In the quiet hum of childhood, I learned to live among the shattered edges of chaos—where dinner plates cracked as easily as voices, where love bruised more often than it healed. We were all ghosts in that house, haunting each other, speaking in the broken language of survival. Prayer was something I stole glimpses of, like an old hymn from a half-forgotten dream. It was not taught to me but whispered in the gaps between screams, in the moments when I would press my hands together—not out of devotion, but desperation.
What is prayer, but the search for silence in the storm? A hope that rises like a thin, trembling line from the gut to the sky. As a child, I didn’t know what I was reaching for, only that I needed something outside of this—this wreckage we called home. Maybe I prayed to be seen, or maybe to disappear, to be anything but the girl who knew too much of rage and too little of tenderness.

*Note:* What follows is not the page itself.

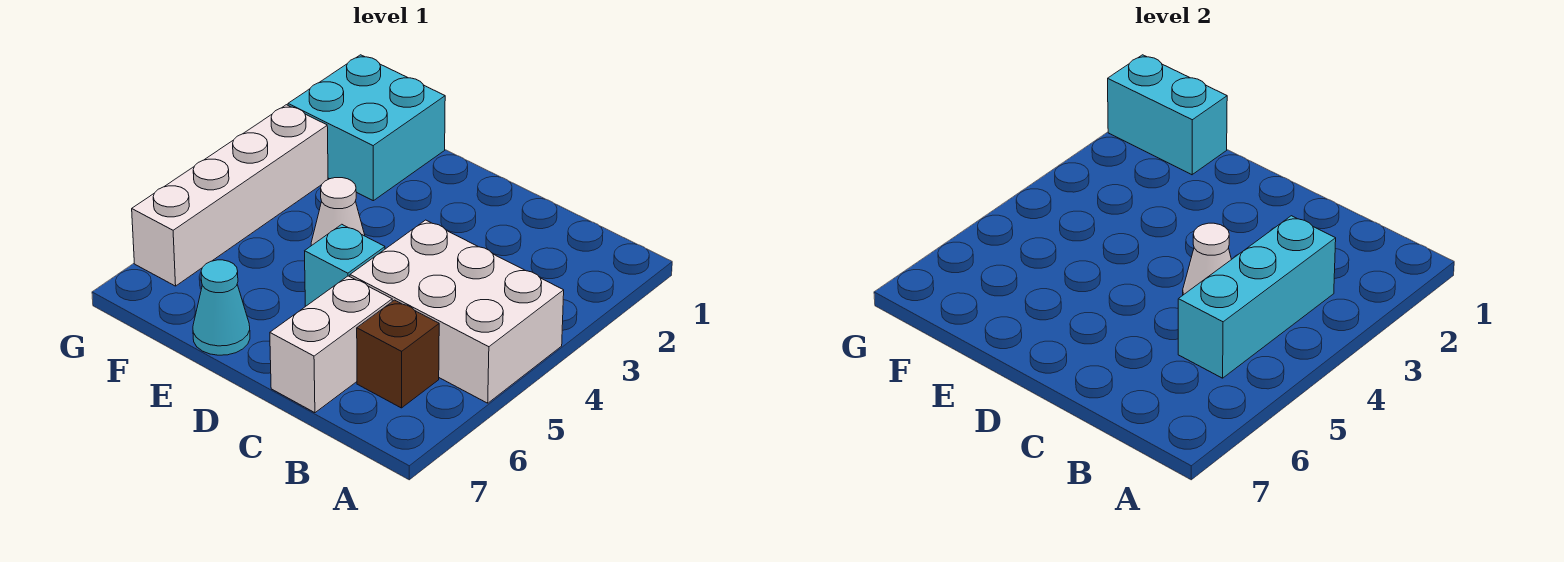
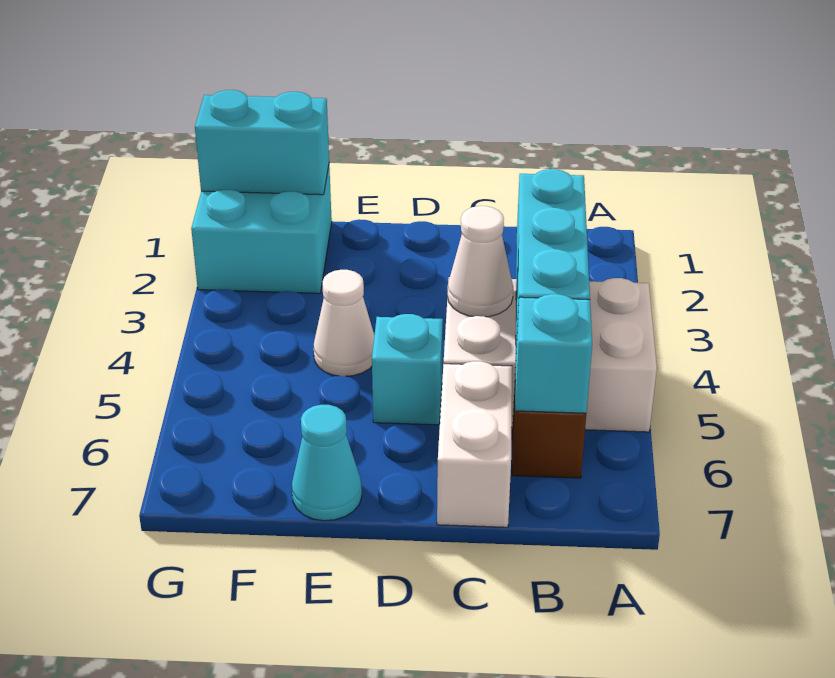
none -> cyan brick B6 level 2
white brick G3:G6 level 1 -> none

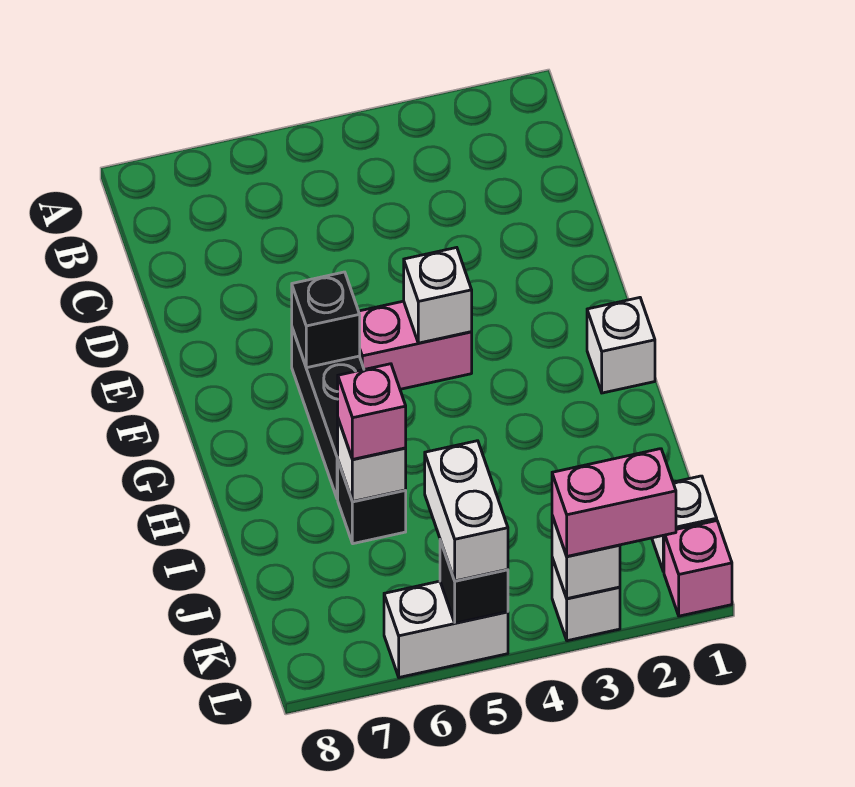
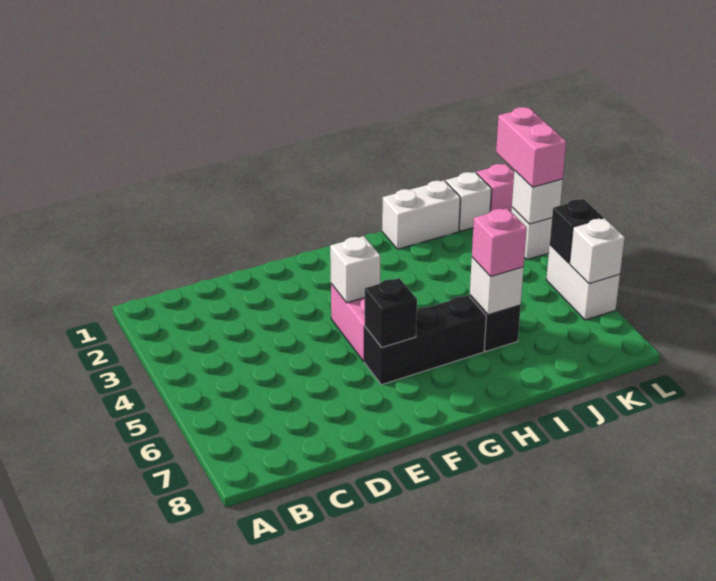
white brick G1 level 1 -> white brick L6 level 2
white brick K5:L5 level 3 -> white brick I1:J1 level 1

But prayer isn’t always answered in the way we expect, is it? I wasn’t plucked from the turmoil; no hand came down to pull me from the fire. Instead, prayer became the fire itself—burning away the fear, the doubt, the jagged memories. It became the only quiet place inside me, a place where I could lay down the weight of it all, if only for a breath.
In the darkness of those nights, when the world outside was loud and cruel, I learned that peace is not something you are given—it’s something you carve out, claw by claw, from the inside. And maybe that’s what prayer is. Not a request, not a plea, but a declaration: I will not be undone by this. I will find my way through the dark.
So, I pray. Even now, after all these years, I pray—not for salvation, not for rescue, but for strength. I’m learning how to do it better each day. How to get closer to myself and to God. To keep going, to keep breathing, to keep believing that somewhere beneath the rubble of a broken past, there is something whole waiting to be found.